Dr. Tyrel Detweiler, August 2018
Last month, I had the pleasure of teaching RPR’s first clinic in Asia, hosted by Edward Chou and his team at Know and Apply Training (or KAT Fitness) in Taipei, Taiwan. We had a full house with 53 attendees learning RPR Level 1 and Level 2 over the course of the weekend.
The trip was a long one, with over 20 hours of flying each way from Columbus, Ohio to Taipei. I left on a Monday morning and arrived late Wednesday evening, where I met Edward and, our translator, Justin. Taipei is known for its incredible food, so instead of going straight to bed, we made our way to the nearest beef and noodle shop at around 11pm. One word I have for that: Wow. After that, we checked out the gym, KAT Fitness, which was a short walk from my hotel.
Thankfully, I had Thursday off to acclimate to the time change and got to explore the city a bit. Edward took me on a bit of a highlights tour. We visited a few museums and markets, trying to immerse me in the culture. I was fascinated to learn that Taiwan has only been a democratic nation for a few decades, so we got to learn a bit about local history. We also ate a ton of food along the way. We wrapped the day with a training session at KAT before turning in early to prepare for the seminar the next morning.
I need to pause here to say what a fantastic job Edward did in hosting the seminar. He took incredible care of me, making sure I was ready to go. He also managed the logistics of the clinic flawlessly, including translating all the course material and follow-up notes into Mandarin! A lot of credit goes to Edward, KAT, and Justin, as well as the fantastic group of attendees for covering a lot of ground over three days. This was easily one of the best clinics I have taught with RPR.
Everyone was very engaged and eager to learn the RPR system. Most of the attendees were strength coaches, but we had some physical therapists, massage therapists, and even a yoga instructor take the course. We even had an American strength coach who’s stationed on the US military base in Okinawa show up! Hey Chris!
Level 1 went very smoothly. Everyone did a fantastic job of grasping and applying the two key objectives: viewing the body through the lense of the nervous system and the concept of 1-2-3 as the foundation for RPR (and everything else). This set the tone for an awesome Level 2 where we dig deeper into the nervous system and the compensation patterns that it drives.
In Level 2, we saw immediate improvements by introducing pattern interruptions, but once we got into the more advanced material around visual fields there were some really interesting findings - some that surprised even me. Here’s an example: while we were testing visual fields, a group discovered that one attendee had a sympathetic response to one voice in particular. Whenever this one person spoke, she would fail in an arm abduction test. It turns out that this was her coworker! The two both independently agreed that they have a great working relationship and like each other. So we tried breathing and a Zone 1 reset while the coworker was talking and, lo and behold, the response was cleared and she was able to test as strong when he spoke as when he didn’t.
It goes to show, the body can form some interesting compensations and if you approach each individual with an open mind, you might find something you didn’t expect!
Some final thoughts on the seminar.

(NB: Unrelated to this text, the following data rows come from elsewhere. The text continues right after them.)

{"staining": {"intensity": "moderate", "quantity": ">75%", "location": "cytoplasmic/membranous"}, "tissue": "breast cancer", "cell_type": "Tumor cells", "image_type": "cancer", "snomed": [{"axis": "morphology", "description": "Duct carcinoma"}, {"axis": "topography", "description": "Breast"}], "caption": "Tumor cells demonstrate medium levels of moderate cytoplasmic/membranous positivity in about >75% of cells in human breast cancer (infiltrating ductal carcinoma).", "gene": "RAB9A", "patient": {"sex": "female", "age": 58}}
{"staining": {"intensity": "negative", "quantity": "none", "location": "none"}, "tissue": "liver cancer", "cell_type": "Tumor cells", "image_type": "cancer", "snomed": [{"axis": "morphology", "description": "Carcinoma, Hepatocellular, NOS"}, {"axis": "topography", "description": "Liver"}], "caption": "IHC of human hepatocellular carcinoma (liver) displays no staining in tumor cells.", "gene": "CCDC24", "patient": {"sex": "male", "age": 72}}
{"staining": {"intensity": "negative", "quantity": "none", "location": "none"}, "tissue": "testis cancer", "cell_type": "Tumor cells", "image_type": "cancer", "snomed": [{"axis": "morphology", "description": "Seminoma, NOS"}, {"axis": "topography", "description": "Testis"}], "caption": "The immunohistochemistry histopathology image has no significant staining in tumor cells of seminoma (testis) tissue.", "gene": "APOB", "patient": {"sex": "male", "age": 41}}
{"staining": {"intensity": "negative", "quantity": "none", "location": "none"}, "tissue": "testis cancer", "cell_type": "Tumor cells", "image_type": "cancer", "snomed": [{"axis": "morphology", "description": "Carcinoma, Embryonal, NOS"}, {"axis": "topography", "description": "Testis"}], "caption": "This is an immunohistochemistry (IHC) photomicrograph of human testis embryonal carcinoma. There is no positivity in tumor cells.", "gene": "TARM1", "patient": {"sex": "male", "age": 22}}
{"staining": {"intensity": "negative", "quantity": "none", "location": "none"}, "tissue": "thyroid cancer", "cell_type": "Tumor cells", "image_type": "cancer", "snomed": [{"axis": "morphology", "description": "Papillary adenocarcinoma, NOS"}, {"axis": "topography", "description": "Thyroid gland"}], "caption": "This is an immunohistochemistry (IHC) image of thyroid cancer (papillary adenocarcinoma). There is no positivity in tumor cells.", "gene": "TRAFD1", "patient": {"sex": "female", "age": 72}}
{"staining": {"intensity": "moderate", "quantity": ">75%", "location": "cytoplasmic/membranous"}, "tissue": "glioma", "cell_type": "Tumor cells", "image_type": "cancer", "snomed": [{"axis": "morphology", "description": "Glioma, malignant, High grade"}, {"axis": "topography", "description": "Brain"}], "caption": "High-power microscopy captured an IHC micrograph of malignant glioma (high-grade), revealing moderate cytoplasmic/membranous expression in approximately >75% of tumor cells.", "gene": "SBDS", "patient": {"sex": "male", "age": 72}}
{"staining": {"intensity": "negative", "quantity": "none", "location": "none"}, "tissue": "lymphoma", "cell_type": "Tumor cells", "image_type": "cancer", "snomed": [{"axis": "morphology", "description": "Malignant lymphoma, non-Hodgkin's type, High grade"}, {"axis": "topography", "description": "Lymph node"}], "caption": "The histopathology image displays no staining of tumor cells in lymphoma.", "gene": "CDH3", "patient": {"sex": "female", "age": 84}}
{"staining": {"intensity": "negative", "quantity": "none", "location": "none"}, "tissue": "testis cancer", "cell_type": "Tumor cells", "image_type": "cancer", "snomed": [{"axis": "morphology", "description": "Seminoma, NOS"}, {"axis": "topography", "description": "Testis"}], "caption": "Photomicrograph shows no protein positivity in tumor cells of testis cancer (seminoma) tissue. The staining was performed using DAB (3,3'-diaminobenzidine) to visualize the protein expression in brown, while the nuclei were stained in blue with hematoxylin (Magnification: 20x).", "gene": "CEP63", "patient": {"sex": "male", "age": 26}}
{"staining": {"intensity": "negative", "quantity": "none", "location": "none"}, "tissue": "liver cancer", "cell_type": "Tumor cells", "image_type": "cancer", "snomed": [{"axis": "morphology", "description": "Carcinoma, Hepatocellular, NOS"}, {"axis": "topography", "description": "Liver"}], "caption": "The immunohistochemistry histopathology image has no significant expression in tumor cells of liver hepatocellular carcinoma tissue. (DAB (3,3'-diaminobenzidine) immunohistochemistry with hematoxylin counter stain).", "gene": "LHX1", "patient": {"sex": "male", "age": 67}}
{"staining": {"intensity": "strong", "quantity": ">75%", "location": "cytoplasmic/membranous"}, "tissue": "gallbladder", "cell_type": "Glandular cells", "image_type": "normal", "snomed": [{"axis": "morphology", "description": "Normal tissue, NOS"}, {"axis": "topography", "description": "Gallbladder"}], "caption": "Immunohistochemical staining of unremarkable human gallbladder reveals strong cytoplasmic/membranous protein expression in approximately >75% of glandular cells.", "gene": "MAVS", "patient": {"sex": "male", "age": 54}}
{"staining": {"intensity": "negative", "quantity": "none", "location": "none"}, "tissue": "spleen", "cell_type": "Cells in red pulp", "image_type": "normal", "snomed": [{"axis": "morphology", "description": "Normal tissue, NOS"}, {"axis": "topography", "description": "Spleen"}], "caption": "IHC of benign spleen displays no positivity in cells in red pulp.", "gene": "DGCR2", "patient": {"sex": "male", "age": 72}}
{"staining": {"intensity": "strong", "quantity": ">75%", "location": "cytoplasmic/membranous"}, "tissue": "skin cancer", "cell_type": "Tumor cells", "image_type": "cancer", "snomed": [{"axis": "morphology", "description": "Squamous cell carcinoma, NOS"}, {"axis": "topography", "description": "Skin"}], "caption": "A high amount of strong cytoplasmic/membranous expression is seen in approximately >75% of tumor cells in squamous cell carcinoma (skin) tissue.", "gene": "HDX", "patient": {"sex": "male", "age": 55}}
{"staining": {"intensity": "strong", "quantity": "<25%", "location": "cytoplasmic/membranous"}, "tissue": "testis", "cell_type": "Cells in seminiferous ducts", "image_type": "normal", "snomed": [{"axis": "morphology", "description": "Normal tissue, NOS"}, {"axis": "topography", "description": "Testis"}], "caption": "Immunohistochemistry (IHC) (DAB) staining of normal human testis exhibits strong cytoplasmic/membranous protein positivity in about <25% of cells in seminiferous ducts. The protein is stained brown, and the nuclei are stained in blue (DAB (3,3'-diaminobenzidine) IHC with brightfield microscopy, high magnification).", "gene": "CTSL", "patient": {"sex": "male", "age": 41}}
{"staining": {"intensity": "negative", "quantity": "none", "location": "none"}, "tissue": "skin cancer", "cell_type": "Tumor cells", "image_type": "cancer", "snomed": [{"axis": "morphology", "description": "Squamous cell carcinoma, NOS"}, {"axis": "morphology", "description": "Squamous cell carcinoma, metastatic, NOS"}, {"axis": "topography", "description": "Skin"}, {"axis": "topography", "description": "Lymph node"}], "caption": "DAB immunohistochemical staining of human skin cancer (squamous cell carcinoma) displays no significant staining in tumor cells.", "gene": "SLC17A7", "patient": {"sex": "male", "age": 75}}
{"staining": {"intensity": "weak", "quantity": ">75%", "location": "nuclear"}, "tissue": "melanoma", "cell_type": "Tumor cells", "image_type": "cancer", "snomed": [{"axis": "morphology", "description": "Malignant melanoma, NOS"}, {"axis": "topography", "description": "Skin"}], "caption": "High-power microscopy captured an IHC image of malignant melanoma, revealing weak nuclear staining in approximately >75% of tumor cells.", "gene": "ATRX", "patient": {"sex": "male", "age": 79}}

Everyone was extremely appreciative of the information and our willingness to come to teach in Taiwan. As someone who attended the first RPR seminar back in June 2016 and has been using the system for two years, I see a lot of similarities between the two groups. The room was full of intelligent coaches and clinicians who were excited to be early adopters of RPR and who, I’m sure, will have some amazing results after implementing it in their programs. Before I’d even gotten on the plane back to the States, we were receiving requests for RPR to return for multiple additional clinics.
Personally, it was a great challenge and experience to step out of my comfort zone in multiple ways at this seminar. Before this weekend, I’d never worked with a translator, in fact, I’d never traveled outside of North America and certainly not to a country whose primary language isn’t English. Overcoming those barriers was minimal, not least because of Edward and his team at KAT and their generous hospitality. I thoroughly enjoyed the trip, the food, and good company. As you’re reading this, I am probably either eating, cooking, or googling a new Taiwanese recipe to make. I’m not kidding, the food was that good.
The biggest takeaway for me about teaching RPR is the hunger for learning and improvement in the strength and healthcare industries that we see in our attendees. No matter where I teach, I always come back from an RPR clinic on a high. I get so excited thinking about the lives that will be changed thanks to our attendees empowering their athletes and patients with this new lense that RPR provides.
Teaching also helps me grow in my skill sets. It never fails that some of the things that I teach show up the very next week in my practice. After the interesting cases in the visual fields portion of the Level 2 seminar, I had multiple patients that who needed in depth analysis of their visual fields to tease out some sympathetic stressors. I will try to do a separate write up of their cases later, as they are good teaching points that those who are Level 2 certified need to hear about.
A big thanks again to Edward, Justin, and the KAT Fitness staff for putting on such a smooth seminar. I hope to be making the trip back to Asia to teach again soon and continue pushing RPR across the world!